### Extract
[Start of Attachment]

Observations on Notice 2023-80: The Treasury Department and IRS’ Preliminary Guidance on the Interaction of Foreign Tax Credit and Dual Consolidated Loss Rules With Pillar Two Taxes and the Extension of Notice 2023-55 Relief Period

Skadden, Arps, Slate, Meagher & Flom LLP

Alec J. Jarvis Eric B. Sensenbrenner Moshe Spinowitz Benjamin N. Lucas Chen (Tracy) Grais Joshua G. Rabon Jeff A. Romero

On December 11, 2023, the Department of the Treasury (the Treasury Department) and the Internal Revenue Service (IRS) released much-anticipated guidance in Notice 2023-80 (Notice) announcing their intention to issue proposed regulations to address the application of the foreign tax credit (FTC) and dual consolidated loss (DCL) rules to certain top-up taxes described in the Organization for Economic Cooperation and Development’s (OECD’s) “Tax Challenges Arising from the Digitalisation of the Economy – Global Anti-Base Erosion Model Rules (Pillar Two)” (GloBE Model Rules). The Notice also extended the temporary relief from the 2022 FTC final regulations that was offered in Notice 2023-55.

While much of the guidance described in the Notice is consistent with expectations, a few provisions discussed below are noteworthy.1

Treatment of IIRs Under FTC Rules

Rules Relating to a ‘Final Top-Up Tax’

Section 2 of the Notice provides, in part, that a “final top-up tax” consistent with the Income Inclusion Rule (IIR) under the GloBE Model Rules is not creditable under Section 901 if a taxpayer’s U.S. federal income tax liability is taken into account in computing the top-up tax under the relevant foreign tax law — e.g., pursuant to a Controlled Foreign Corporation (CFC) Tax Regime under the GloBE Model Rules.2

Even if not creditable under Section 901, a U.S. shareholder is nevertheless required under Section 78 to include the amount of a final top-up tax in gross income to the extent the final top-up tax is deemed paid under Sections 960(a), (b) and (d) (without regard to the 80% “haircut” in section 960(d)) — i.e., if a taxpayer elects to claim FTCs for foreign income taxes in a taxable year. In such a case, a final top-up tax would also not be deductible under Section 275(a)(4).

[End of Attachment]

### Extracted entries
[Start of Attachment]

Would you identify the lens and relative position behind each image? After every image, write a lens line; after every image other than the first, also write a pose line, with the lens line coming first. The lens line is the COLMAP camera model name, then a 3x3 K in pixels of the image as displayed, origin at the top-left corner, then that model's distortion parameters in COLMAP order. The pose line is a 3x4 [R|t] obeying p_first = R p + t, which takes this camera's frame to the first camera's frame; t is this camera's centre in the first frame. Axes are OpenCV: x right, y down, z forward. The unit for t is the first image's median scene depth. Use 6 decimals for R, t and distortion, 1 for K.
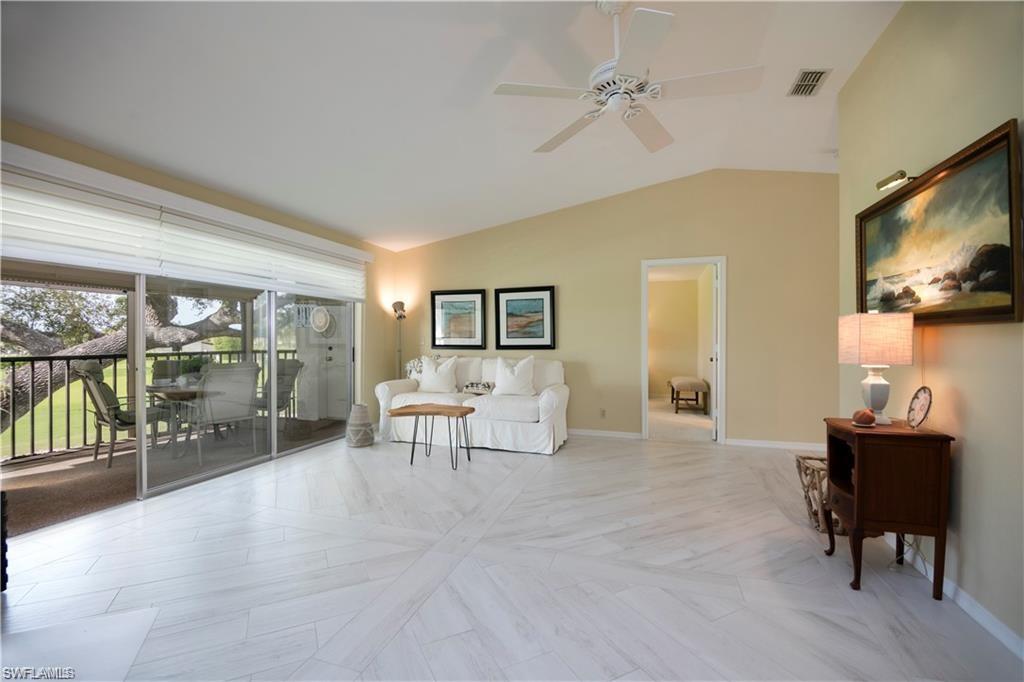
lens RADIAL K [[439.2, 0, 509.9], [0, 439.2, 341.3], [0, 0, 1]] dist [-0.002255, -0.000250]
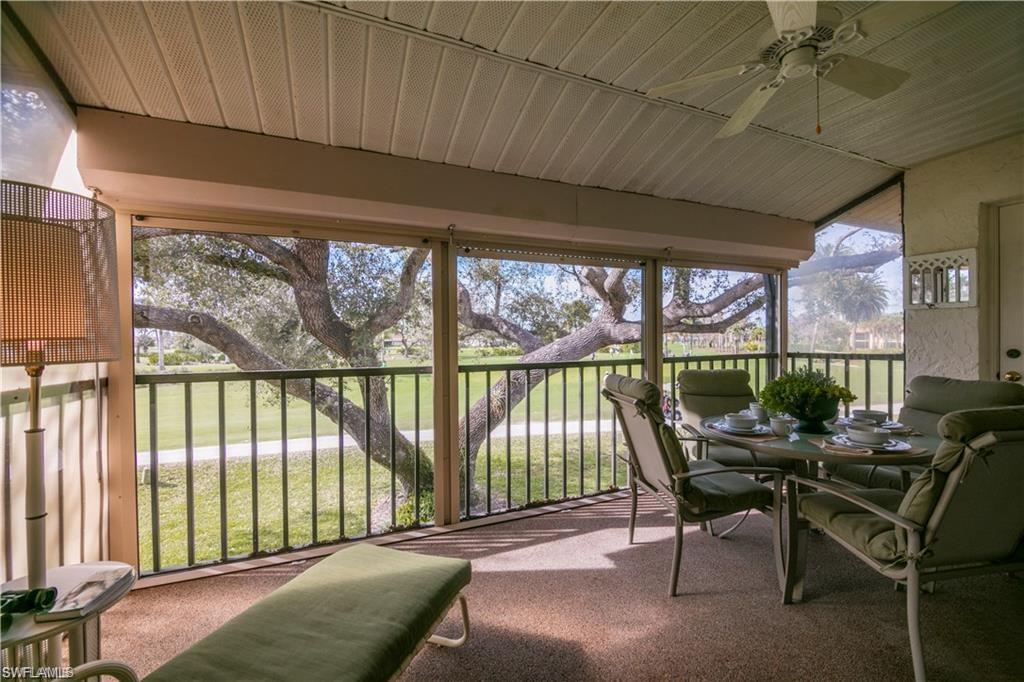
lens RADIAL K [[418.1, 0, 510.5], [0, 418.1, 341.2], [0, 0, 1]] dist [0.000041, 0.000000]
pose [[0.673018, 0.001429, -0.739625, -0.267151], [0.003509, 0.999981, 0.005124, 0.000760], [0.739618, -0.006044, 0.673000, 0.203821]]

[End of Attachment]
[Start of Attachment]

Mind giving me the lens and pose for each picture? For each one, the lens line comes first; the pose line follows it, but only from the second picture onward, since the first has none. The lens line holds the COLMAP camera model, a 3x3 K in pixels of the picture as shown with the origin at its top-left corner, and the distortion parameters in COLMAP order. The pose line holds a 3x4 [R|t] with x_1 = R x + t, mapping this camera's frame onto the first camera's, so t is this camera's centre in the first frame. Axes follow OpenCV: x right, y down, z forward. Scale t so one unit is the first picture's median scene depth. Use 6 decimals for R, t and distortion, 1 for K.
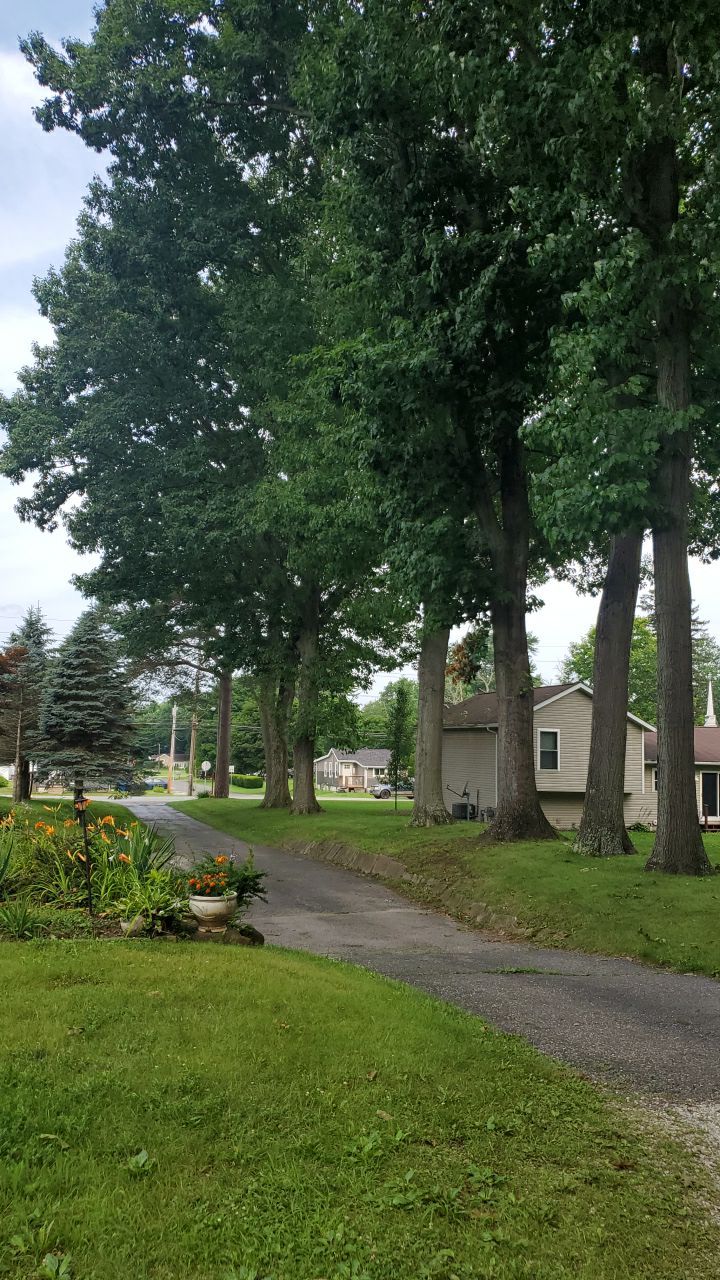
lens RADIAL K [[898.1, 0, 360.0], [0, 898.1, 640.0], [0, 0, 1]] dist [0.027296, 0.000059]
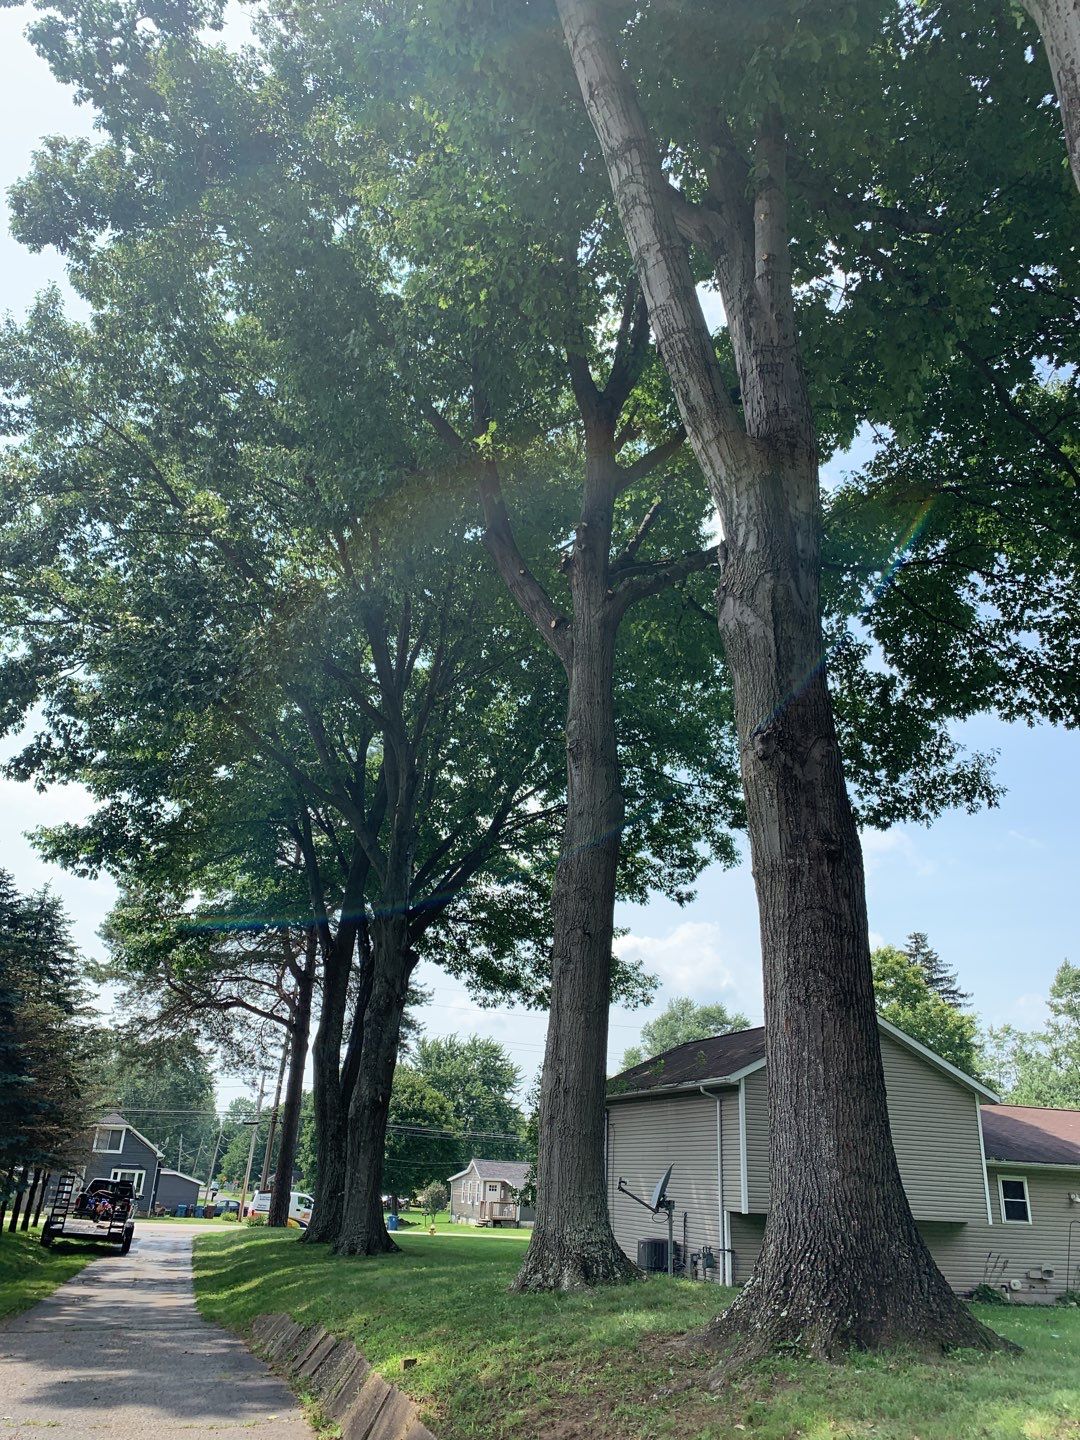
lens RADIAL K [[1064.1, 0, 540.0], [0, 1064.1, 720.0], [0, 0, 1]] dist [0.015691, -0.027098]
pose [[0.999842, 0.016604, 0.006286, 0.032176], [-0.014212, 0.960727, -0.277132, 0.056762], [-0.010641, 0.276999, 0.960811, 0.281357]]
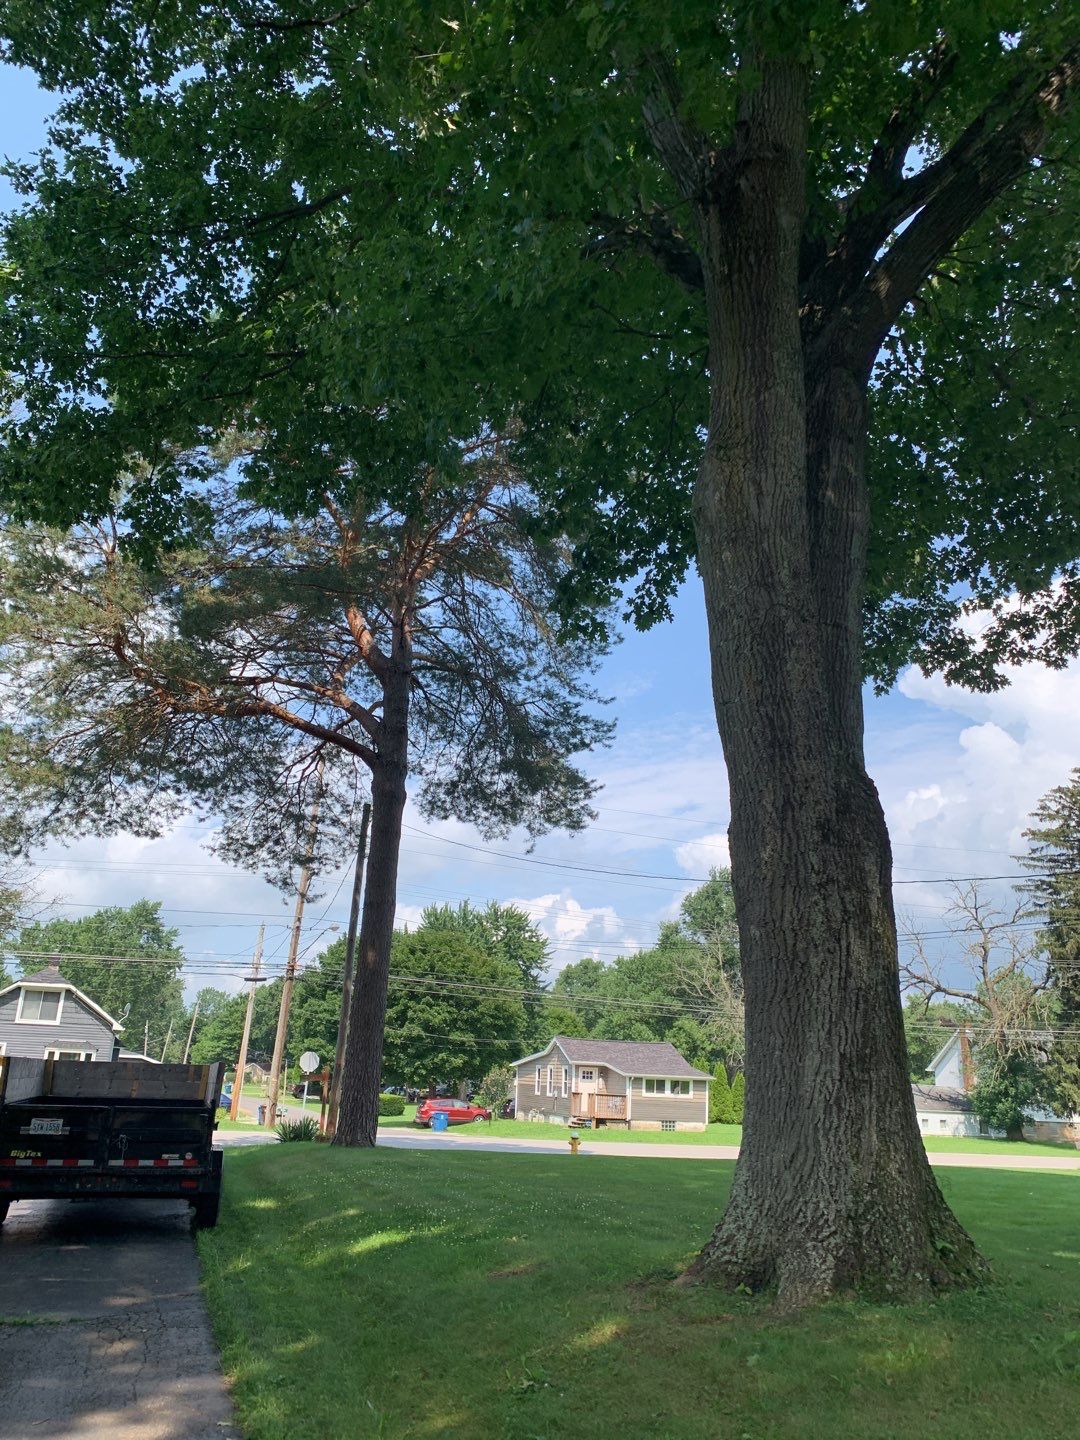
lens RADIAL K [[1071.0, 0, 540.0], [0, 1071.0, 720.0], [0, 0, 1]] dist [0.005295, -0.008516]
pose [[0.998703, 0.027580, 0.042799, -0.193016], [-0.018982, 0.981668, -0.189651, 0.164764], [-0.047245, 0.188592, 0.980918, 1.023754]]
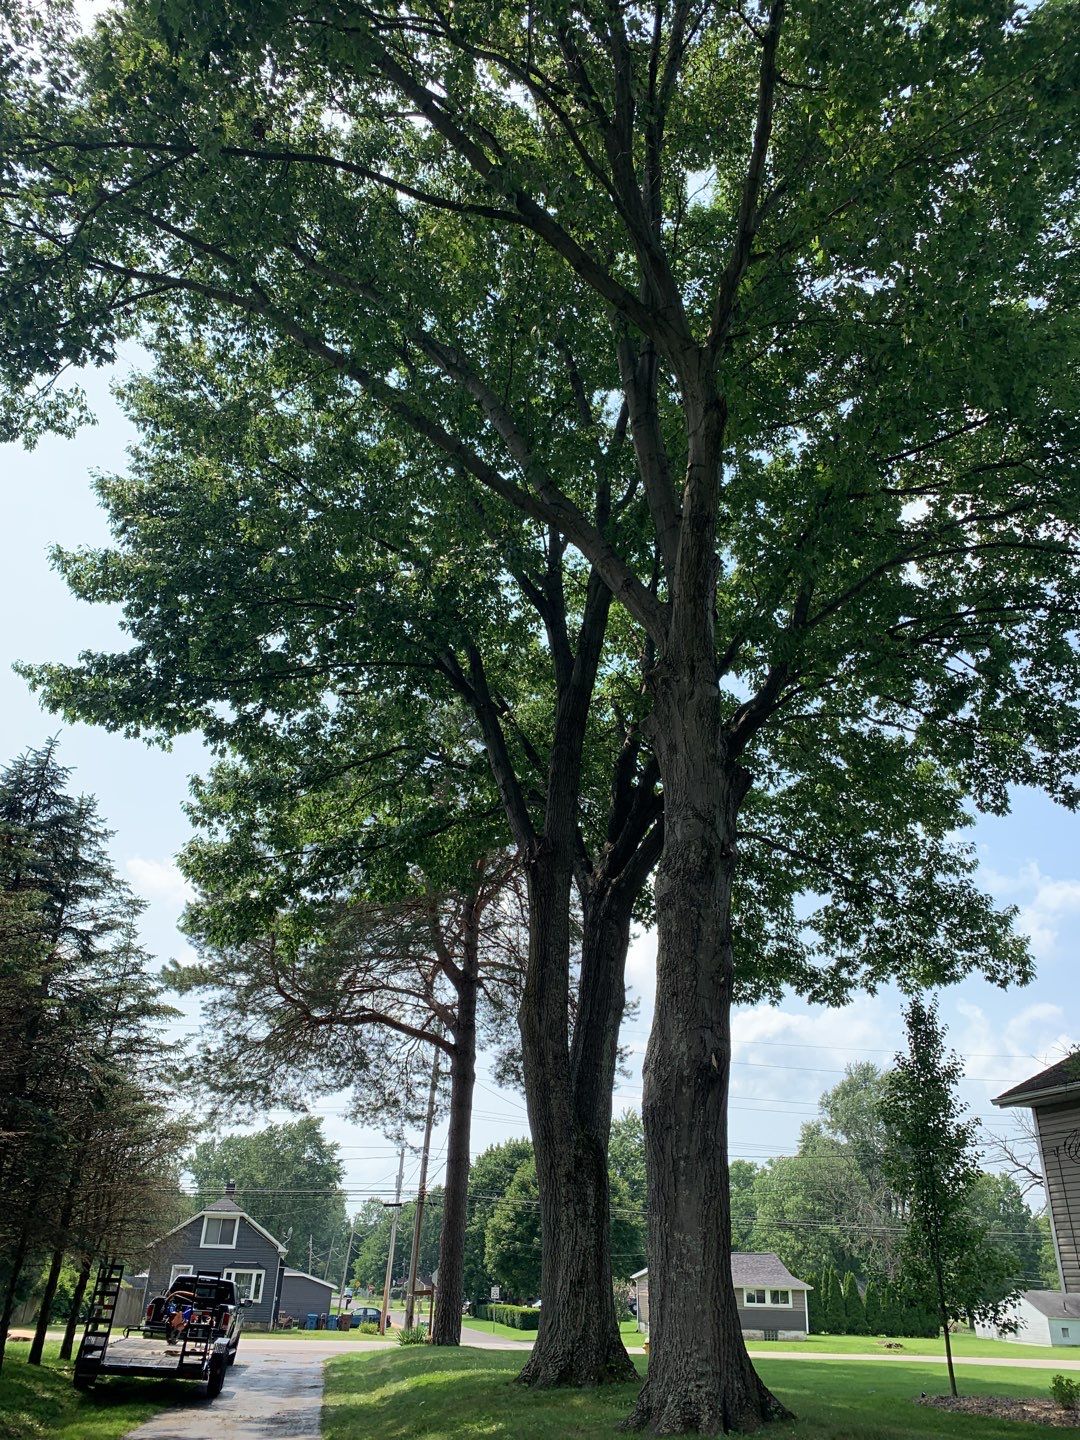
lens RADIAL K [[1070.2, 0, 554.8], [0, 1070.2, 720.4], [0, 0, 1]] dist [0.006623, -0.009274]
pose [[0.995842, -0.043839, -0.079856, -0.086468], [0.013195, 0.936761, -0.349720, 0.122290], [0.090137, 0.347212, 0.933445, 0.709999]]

[End of Attachment]

### Description of the task
Extend the text on Notice 2023-80 and Pillar Two taxes, starting right after its last sentence. The records were gathered from a separate source.

### Result of the exercise
The Notice acknowledges that: “The GloBE Model Rules operate so that taxes are imposed on Net GloBE Income in the following order of priority: (1) Covered Taxes (other than [CFC Tax Regimes] and certain cross-border taxes); (2) QDMTT; (3) CFC Tax Regimes and certain other cross-border taxes; (4) IIR; and (5) UTPR.”

The rules in Section 2 of the Notice regarding the treatment of final top-up taxes are presumably designed to prevent a circularity that could ultimately disrupt the priority structure established under the GloBE Model Rules.

  • For example, if an IIR were fully creditable under Section 901, the IIR would reduce on a dollar-for-dollar basis the tax imposed under the CFC Tax Regime, thereby displacing the CFC Tax Regime within the priority structure of the GloBE Model Rules.
  • Similarly, if the amount of an IIR were not included in gross income under Section 78, the amount of the IIR would effectively be deductible in determining the tax base to which the CFC Tax Regime applies (e.g., GILTI or subpart F). This in turn reduces tax imposed under the CFC Tax Regime iteratively, which again means that the IIR is displacing the CFC Tax Regime, albeit in part, within the priority structure of the GloBE Model Rules.

It is not clear, however, that the Notice fully accomplishes its purpose of ensuring that the priority structure under the GloBE Model Rules is respected. For example, the Section 78 mechanism in the Notice does not appear to apply to a tested loss CFC (including a CFC that is a tested loss CFC as a result of paying an IIR) because a U.S. shareholder would not have a tested income inclusion with respect to such CFC, and thus the IIR paid by the CFC would not be treated as deemed paid under Section 960(d) (which is the necessary condition for Section 78 to apply). Similarly, the payment of an IIR would ordinarily reduce the earnings and profits (E&P) of a CFC, which could limit the subpart F inclusion with respect to such CFC as a result of Section 952(c).

Moreover, the circularity that the Notice attempts to address (which leads to the IIR potentially displacing the CFC Tax Regime, at least in part) could also be present where a U.S. shareholder that is the owner of the relevant CFCs has an inclusion percentage, within the meaning of Section 960(d)(2), of less than 100%.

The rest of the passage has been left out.